Layer 3 · Fleet & Harnesses
One clever agent is a demo. A company is an org chart. We run a Conductor over a set of department directors, and we spin specialist agents up in whichever harness fits the job — from a Python SDK loop to an edge function to a visual workflow.
The org chart
The fleet mirrors a real company: a CEO-agent coordinating directors for Dev, Marketing, Ops, Legal, Finance, R&D, and Sales — each with its own scope, skills, and memory — calling specialist sub-agents underneath.
Reasons across the fleet, proposes the next action, routes to directors.
Department heads — Dev, Marketing, Sales, Ops, Legal, Finance, R&D — each with scoped context and the authority to delegate.
Narrow standalone agents — a market-intelligence agent, outreach generators, scorers — spun up on demand.
The operator confirms. The fleet proposes; it doesn’t self-authorize.
The harness menu
There is no single right framework. We keep a catalog of harness patterns and pick by fit, with a default standardization — Pydantic AI + a brain-api (FastAPI) pattern + a LiteLLM proxy + Postgres — so most agents look the same under the hood.

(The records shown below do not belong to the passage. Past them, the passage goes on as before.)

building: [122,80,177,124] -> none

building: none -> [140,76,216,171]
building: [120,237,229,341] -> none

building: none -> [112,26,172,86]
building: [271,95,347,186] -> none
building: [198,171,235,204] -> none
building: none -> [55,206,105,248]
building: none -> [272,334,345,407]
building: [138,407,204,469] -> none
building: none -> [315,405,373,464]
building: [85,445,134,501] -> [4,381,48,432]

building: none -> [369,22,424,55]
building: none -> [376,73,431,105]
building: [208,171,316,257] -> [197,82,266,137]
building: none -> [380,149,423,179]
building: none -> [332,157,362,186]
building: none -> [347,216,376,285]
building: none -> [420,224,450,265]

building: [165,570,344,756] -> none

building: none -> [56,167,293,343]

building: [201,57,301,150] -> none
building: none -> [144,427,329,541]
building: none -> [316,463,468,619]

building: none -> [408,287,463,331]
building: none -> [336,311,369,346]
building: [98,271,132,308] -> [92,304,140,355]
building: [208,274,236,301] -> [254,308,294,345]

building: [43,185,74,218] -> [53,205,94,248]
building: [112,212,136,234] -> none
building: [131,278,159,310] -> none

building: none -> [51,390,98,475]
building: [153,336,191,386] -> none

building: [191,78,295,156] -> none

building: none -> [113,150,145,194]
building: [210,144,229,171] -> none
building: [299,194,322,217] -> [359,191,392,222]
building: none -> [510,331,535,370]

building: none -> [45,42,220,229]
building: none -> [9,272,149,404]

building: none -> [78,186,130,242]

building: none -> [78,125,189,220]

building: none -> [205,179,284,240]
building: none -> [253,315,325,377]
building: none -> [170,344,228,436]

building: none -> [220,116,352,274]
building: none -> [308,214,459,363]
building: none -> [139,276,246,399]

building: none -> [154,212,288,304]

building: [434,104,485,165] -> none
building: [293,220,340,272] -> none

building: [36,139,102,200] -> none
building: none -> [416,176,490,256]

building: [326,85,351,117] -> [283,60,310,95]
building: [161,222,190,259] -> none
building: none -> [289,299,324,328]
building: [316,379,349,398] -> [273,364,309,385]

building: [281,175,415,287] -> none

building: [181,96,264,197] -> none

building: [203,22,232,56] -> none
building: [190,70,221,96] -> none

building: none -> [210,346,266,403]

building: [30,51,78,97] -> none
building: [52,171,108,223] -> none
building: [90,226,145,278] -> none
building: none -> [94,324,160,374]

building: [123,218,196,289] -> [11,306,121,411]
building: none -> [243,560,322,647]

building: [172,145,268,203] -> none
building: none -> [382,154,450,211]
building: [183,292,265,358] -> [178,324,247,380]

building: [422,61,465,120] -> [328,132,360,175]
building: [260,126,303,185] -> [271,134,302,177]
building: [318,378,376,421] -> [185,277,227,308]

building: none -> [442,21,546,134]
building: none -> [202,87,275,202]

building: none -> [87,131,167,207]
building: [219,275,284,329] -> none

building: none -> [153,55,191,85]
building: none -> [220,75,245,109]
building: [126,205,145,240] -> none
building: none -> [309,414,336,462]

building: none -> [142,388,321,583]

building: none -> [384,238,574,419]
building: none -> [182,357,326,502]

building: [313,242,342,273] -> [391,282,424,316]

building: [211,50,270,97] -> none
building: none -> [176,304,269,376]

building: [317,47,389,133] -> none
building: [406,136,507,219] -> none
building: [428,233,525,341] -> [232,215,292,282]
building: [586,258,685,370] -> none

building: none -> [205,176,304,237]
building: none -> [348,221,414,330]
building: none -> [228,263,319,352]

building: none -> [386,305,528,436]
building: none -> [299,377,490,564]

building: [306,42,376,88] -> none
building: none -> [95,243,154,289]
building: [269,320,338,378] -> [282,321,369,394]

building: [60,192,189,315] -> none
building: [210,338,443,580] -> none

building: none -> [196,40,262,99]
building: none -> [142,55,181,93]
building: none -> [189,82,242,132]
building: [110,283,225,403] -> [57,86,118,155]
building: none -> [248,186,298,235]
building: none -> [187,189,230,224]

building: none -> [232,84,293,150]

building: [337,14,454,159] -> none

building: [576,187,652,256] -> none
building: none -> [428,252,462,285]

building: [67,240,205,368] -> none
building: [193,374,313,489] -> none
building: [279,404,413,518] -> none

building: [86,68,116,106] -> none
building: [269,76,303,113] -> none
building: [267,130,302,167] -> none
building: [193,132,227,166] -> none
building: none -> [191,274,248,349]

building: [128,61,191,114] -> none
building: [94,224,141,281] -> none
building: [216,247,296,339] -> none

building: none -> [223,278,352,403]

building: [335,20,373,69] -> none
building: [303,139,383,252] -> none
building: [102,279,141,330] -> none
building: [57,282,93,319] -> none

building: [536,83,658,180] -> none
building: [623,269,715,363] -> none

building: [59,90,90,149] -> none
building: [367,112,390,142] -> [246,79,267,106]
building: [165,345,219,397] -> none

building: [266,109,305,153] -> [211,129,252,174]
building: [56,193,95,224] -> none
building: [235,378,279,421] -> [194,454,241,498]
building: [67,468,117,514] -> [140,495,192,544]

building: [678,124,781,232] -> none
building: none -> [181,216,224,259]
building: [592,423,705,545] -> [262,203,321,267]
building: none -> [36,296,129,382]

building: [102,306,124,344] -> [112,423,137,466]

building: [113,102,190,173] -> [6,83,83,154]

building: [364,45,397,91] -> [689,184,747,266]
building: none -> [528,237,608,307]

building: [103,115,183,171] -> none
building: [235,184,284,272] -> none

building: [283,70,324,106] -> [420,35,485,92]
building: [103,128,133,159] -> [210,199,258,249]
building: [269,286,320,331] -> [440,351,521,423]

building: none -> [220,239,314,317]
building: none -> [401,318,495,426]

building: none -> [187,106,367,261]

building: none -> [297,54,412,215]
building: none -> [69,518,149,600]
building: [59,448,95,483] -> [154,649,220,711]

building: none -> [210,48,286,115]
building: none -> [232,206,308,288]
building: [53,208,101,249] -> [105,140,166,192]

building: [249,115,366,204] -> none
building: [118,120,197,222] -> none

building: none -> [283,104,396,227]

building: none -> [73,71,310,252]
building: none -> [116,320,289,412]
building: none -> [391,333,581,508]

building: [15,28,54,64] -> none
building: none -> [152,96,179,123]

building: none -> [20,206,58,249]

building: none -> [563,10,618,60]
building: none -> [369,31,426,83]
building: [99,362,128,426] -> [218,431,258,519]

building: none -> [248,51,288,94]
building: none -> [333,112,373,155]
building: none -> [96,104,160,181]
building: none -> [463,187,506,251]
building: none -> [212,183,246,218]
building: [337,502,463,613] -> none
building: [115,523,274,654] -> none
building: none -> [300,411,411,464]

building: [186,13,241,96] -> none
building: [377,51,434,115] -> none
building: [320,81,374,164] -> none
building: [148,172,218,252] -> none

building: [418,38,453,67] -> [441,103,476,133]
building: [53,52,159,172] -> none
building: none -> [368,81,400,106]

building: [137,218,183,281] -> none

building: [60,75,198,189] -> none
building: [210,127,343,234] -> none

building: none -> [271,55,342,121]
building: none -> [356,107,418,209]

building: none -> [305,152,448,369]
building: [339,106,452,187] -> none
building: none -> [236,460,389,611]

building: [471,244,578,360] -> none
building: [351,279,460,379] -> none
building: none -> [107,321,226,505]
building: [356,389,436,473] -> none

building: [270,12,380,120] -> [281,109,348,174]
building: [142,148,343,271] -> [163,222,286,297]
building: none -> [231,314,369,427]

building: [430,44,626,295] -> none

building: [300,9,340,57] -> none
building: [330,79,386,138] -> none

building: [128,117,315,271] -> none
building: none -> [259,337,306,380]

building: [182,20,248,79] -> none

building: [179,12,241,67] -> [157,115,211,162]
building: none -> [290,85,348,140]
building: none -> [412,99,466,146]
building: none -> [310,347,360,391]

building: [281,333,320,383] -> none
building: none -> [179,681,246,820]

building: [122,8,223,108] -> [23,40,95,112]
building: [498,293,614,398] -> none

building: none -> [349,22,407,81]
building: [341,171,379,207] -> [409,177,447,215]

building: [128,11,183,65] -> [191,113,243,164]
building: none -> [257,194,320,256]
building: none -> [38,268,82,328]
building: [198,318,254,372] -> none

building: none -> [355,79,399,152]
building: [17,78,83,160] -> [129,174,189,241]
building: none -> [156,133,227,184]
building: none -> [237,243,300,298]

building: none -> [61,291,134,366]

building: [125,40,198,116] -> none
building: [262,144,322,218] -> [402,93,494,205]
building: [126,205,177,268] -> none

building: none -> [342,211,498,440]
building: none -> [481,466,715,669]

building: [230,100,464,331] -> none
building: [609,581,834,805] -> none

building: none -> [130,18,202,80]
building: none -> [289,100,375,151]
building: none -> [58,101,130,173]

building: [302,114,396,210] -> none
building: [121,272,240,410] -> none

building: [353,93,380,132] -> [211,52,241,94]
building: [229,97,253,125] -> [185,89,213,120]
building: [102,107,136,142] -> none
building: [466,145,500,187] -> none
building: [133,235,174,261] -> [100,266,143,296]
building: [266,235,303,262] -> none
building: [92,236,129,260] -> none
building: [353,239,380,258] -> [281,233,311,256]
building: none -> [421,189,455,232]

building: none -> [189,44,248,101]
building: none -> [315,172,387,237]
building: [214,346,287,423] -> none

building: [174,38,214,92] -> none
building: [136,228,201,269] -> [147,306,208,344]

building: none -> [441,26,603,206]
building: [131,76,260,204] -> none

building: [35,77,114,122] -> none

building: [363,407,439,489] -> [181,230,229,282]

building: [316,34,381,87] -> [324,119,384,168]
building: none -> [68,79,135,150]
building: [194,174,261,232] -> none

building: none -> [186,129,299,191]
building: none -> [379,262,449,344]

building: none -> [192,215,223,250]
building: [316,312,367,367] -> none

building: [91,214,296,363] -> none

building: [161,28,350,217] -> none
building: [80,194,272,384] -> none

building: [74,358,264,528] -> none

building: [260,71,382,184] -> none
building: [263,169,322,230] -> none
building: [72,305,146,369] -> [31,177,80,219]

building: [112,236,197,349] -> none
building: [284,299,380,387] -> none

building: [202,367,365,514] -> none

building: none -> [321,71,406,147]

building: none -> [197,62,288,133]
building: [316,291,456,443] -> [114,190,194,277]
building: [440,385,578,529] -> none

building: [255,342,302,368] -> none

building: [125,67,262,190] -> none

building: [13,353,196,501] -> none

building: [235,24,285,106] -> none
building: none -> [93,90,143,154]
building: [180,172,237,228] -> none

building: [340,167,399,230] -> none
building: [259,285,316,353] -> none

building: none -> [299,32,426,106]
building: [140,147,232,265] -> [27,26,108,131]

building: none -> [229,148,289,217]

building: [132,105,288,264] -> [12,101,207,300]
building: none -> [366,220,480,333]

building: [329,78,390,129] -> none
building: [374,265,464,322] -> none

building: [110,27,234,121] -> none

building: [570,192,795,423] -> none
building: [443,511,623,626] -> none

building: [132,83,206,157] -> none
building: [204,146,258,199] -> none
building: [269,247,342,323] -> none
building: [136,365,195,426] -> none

Long-running, tool-calling agents in their own container — the workhorse for enrichment, scoring, and research.
Stateless, event-driven logic close to the database — cheap, fast, and easy to govern.
Drag-and-drop automations for integrations and scheduled glue — one isolated tenant per client.
Multi-step YAML pipelines for our repeatable builds — market-intelligence reports, onboarding, landing pages.
Self-iterating coding agents on a VPS for heavy, long-horizon build work — flat-fee, off the critical meter.
When memory itself is the use case — long-lived persona, evolving facts — the graph store is the harness.
The Karpathy Principle
‘Six months is an eternity in this space.’ Our standing rule: default to strong, well-supported methods and refine our own house method rather than chase every hyped framework. Every new harness gets a skeptical evaluation window before it earns a slot — and rejected ones are logged with the reason so we don’t re-evaluate them next quarter.
The skill catalog
A skill is a packaged capability — how to do one thing the company’s way. The catalog is large, versioned, and — crucially — portable: a skill we built for ourselves can be anonymized and re-tuned for a client’s brand and data without rebuilding it from scratch. That portability is what makes a comprehensive client build fast.